なお最低構成の時点でWindows 10(22H2以降)が対象に含まれています。エースコンバット8のようにWindows 11専用にはなっていないため、Windows 10でゲームはいつまで遊べるかで扱ったドライバ提供終了の問題さえクリアしていれば、OSの買い替えは必須ではありません。
なぜ2020年より前のGPUは起動すらできないのか
最低構成のGPU欄をよく見ると、共通点があります。RTX 2060、Radeon RX 6600。いずれもハードウェアレイトレーシング用のアクセラレータを積んだ、各社にとって「最初の世代」に近いモデルです。
- NVIDIA
- 最低要件を満たすのはGeForce RTX 20シリーズ以降(RTX 2060以上)です。GTX 16シリーズ・GTX 10シリーズ・GTX 900シリーズ以前は、性能に余裕があっても対象外になります。
- AMD
- 最低要件を満たすのはRadeon RX 6000シリーズ以降(RX 6600以上)です。RX 5000シリーズ、Vega世代、Polaris世代のRadeonにはレイトレーシング用のアクセラレータがなく、対象外です。
- Intel
- 2026年8月時点のSteam公式の動作環境にIntel製GPUの記載はありません。オープンベータ告知時点では海外メディアがArc A580(最低)・Arc B580(推奨)を対象として伝えていましたが、製品版の要件では明記されなくなっています。Arcシリーズでの動作を予定している場合は、発売直前に公式要件を再確認してください。

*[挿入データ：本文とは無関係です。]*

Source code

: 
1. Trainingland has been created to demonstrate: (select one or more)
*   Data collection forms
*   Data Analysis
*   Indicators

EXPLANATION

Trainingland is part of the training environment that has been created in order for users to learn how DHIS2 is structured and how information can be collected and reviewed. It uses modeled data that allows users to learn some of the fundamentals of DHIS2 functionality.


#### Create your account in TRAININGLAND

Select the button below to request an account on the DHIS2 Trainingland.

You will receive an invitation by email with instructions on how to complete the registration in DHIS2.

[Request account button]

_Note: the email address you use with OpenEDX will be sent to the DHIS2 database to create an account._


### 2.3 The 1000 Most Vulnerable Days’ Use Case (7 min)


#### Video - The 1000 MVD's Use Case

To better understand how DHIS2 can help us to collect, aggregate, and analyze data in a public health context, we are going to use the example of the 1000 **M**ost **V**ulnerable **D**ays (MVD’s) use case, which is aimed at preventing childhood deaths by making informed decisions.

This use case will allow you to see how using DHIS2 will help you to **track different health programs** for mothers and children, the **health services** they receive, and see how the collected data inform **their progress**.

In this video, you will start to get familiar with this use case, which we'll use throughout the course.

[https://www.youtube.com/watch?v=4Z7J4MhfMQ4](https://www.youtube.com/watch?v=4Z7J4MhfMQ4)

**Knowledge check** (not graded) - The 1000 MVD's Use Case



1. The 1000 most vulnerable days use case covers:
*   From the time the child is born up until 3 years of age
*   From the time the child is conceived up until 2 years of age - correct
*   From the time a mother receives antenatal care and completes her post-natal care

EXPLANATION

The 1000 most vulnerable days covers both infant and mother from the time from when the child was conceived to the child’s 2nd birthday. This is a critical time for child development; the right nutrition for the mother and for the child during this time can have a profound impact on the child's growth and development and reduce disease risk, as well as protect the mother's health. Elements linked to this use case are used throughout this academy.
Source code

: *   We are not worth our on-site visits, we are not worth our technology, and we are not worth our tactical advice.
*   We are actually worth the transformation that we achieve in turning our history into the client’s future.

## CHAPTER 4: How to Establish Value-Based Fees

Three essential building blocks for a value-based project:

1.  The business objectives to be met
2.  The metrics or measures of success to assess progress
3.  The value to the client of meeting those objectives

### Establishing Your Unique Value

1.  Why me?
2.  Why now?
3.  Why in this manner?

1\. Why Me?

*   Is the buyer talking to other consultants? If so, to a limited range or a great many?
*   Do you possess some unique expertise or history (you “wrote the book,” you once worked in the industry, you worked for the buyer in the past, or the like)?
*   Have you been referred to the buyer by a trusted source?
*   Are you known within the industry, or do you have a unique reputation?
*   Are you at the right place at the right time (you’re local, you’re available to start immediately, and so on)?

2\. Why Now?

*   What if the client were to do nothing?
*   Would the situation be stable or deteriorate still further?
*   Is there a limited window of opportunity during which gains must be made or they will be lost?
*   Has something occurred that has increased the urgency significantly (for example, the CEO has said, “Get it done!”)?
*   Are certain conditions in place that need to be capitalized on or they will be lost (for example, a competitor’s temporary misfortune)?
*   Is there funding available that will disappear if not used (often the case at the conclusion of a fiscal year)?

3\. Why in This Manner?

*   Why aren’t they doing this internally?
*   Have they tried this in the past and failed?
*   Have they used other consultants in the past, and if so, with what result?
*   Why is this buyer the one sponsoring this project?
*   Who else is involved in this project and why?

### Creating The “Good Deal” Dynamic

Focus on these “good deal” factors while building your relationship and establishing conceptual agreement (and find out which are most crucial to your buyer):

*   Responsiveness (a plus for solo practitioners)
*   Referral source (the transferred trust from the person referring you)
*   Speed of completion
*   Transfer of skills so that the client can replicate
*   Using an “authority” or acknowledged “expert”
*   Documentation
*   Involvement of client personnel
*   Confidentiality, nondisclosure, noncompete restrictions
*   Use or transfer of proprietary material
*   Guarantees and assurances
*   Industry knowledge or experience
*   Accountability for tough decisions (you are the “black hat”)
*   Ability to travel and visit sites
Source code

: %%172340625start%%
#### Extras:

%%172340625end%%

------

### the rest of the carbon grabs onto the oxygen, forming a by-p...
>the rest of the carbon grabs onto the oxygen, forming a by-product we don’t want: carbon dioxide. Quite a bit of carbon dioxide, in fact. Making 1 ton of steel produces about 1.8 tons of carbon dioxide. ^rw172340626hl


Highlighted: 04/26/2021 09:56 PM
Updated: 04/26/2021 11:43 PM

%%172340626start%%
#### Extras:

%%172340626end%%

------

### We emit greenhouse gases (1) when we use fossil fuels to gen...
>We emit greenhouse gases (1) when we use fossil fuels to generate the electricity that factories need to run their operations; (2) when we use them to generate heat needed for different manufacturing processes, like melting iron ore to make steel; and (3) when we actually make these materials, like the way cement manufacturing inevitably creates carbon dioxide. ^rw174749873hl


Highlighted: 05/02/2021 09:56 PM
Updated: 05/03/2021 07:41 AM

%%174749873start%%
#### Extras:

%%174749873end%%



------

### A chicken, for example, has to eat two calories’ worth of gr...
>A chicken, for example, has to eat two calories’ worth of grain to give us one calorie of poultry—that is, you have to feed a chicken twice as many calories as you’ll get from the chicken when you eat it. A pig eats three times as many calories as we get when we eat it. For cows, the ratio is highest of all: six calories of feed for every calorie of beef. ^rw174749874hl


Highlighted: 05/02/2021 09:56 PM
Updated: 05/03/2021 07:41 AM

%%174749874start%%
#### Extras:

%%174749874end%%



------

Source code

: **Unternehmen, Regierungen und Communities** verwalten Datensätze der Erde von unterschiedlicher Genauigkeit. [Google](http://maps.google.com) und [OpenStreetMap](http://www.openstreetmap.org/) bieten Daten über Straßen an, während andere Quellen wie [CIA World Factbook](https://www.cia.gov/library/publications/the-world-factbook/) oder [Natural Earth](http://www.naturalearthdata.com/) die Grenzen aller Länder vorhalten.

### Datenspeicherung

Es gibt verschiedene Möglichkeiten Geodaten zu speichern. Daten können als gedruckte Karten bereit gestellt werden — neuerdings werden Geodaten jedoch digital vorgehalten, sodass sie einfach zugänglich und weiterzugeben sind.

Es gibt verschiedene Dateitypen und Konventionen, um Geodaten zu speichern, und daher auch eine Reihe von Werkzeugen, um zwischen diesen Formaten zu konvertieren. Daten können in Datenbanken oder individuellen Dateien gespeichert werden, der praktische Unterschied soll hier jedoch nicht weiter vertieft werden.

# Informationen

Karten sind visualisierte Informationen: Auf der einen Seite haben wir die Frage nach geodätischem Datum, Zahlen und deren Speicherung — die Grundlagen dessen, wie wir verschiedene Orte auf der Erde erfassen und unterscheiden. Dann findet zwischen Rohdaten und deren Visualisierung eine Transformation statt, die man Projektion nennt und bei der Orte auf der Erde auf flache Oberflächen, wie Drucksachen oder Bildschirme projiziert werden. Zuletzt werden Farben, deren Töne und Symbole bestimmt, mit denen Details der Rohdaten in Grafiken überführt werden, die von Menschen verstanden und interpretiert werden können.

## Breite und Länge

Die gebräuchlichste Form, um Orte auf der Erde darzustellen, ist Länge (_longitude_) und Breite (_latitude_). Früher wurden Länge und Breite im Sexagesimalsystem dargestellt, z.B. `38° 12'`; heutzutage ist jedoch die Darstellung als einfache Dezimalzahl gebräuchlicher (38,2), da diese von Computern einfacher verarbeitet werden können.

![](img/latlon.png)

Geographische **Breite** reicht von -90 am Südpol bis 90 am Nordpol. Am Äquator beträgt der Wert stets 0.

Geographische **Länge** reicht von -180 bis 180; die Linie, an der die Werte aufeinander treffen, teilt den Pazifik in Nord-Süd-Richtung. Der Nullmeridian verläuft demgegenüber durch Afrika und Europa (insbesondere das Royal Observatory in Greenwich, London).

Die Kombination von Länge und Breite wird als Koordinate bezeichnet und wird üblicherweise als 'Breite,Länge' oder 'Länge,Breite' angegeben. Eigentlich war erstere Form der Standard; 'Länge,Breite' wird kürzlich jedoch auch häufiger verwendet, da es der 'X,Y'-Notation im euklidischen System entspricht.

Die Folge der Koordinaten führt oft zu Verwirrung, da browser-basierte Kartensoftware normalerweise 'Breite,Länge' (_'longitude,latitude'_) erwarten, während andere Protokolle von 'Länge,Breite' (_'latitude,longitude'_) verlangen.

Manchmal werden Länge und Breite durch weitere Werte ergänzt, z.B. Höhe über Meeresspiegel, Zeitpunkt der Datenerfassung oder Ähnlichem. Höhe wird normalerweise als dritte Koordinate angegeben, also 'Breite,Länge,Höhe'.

つまりGTX 1080 TiのようにラスタライズだけならRTX 3060クラスに匹敵する旧世代の高性能カードでも、レイトレーシング用の専用回路を持っていなければ、このゲームは起動画面すら見られないということです。ハードウェアレイトレーシングが必須条件になっているタイトルは、当サイトで扱ってきた中ではエースコンバット8と同じ構造で、性能ではなく世代で線が引かれます。手持ちのGPUがこの条件を満たすかどうかは、性能表を見る前にまず確認しておいてください。
同じ2026年秋の新作でも、条件が正反対のタイトルもあります。9月24日発売のSILENT HILL: Townfallは、公式要件にハードウェアレイトレーシング必須の記載がなく、推奨GPUのRTX 3080は現行のRTX 5060 Ti 16GBとほぼ同格です。9月3日発売のThe Blood of Dawnwalkerも同様で、2026年8月時点の公式要件にレイトレーシング必須の記載はありません。手持ちのGPUがE-Dayの条件を満たさない場合でも、遊べる新作がすべて対象外になるわけではありません。
オープンベータの実測が示す本当の重さ
ここが本題です。8月のオープンベータでは、複数のGPUを使ったフレームレート検証がすでに公開されています。国内のPC情報サイト「ニッチなPCゲーマーの環境構築Z」が2026年8月15日に公開した検証では、Ryzen 7 9800X3D環境でRTX 50シリーズ5モデルを比較しています。
まずはアップスケーリングを使わない、ネイティブ描画・画質「最高」設定の結果です。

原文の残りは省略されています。